Erik Jones wrote:
On Aug 27, 2007, at 4:44 PM, Kamil Srot wrote:
Also, in your original post you mentioned a "proprietal CMS
system". Is this proprietary to your company or one that you've
purchased? The fact that the same table going on multiple dbs all
being run by that CMS system certainly makes it worthy of suspicion.
This is software developed in our company... so I'm sure it's not
duing aby schema manipulation. I'm actually senior developer of this
project by accident :-)
That doesn't mean that there's not some whacked out race condition
causing corruption. I'm just saying, keep exploring every option.
Saying, "I wrote and am in charge of that so I know it didn't do it"
is bad. You should at the very least have someone else, as well as
you, review any code that touches that table.
The strange thing is, all the projects are completelly independend...
has its own DB, folder with scripts, different data... just the DB
user is the same... so it's higly unprobable, that it'll do 2 similar
errors in thow distinct databases at nearly the same time...

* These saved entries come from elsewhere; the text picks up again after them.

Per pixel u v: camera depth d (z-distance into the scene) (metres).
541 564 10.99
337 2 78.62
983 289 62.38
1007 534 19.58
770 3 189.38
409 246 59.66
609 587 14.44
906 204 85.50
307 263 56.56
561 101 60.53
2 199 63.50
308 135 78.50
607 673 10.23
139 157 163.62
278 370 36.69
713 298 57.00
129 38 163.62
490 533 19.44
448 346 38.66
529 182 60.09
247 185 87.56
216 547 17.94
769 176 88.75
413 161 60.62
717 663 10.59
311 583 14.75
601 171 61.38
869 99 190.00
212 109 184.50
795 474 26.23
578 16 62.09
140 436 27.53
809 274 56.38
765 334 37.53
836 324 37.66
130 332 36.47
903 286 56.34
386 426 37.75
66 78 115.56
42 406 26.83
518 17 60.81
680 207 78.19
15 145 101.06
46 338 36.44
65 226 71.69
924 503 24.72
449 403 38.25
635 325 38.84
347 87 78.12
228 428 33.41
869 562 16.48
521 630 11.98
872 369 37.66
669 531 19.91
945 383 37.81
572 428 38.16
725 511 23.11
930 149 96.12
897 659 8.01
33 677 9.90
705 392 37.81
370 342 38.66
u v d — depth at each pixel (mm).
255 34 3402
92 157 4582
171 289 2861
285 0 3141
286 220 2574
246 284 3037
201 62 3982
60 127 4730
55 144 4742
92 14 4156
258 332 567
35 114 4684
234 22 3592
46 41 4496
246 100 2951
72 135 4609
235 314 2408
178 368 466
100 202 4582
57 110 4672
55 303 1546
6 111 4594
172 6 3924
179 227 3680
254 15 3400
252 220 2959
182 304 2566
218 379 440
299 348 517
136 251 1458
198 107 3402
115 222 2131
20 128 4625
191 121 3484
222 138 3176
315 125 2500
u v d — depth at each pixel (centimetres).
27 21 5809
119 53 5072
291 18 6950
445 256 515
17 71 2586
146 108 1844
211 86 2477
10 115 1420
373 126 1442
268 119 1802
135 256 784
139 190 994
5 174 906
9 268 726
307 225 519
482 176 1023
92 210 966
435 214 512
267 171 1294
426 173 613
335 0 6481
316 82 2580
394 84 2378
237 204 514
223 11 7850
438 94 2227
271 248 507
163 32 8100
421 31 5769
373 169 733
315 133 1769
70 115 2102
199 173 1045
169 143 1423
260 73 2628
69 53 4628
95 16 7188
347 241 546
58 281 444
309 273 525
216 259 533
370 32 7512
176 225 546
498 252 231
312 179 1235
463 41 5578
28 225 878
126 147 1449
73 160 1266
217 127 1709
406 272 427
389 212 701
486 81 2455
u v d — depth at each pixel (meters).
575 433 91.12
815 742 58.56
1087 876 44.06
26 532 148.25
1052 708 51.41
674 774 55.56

Just the DB and your CMS. Given that setup, if your CMS is causing
this to happen on one DB, it actually is not unlikely that it would do
it to the others.
OK, sure I cannot put my hand in the fire for it, but after searching
the sources for DDL commands and also becouse of the manner of the
application, I simply do not belive in this opinion. OK, I have the logs
on and I do log everything what goes to the server in the timestamped
logfile...
When this problem appeared for the first time, I had clearly the
wraparound problem... I did vacuum it and partially restored the
data... but in some meantime, I had commands like \dt showing all
relations twice... (some system catalog problem)... then I did full
dump and restore along with upgrade to newest pgsql server
software... this duplicity was gone and never appeared again.
From above mentioned duplications of relatio names and what Tom wrote
recently (doesn't see like WA problem), it looks like the relation
name is/gets corrupted in some way and this corruption is internally
taken over to another instance of relation named the same but in
another database... but I know - it's too speculative.
Is it the same instance of your CMS managing each of the databases or
a separate instance per DB?
Every DB has it's own web domain and folder structure with copy of
script files... nothing is shared.
Also, how often has this happened?
It happened I thing four times... first time about 4 months ago and then
3 times after about 20 to 30 days... last time yesterday. Then I noticed
this problem one more time today just in one database (one of the two
affected yesterday).
Since wraparound has been ruled out, it's hard to say what else could
be the culprit or what to look at and do next without any more
specific details about the system at the time(s) this has happened.
What kind of monitoring do you have set up on your DBs?
Starting 2 ours ago, I have complete logs of all commands along with
user and database they are applied to. In the past I have just the
general logs w/o timestamps and DB names... so hard to read...
Have you verified that the table's files are still on disk after
it's "disappeared"?
Do not have any idea how to do it... I wasn't able to access it using
any DML/DDL commands... can try it on a binary backup of the damaged DB
if you'll guide me...
Thank you,
--
Kamil
---------------------------(end of broadcast)---------------------------
TIP 5: don't forget to increase your free space map settings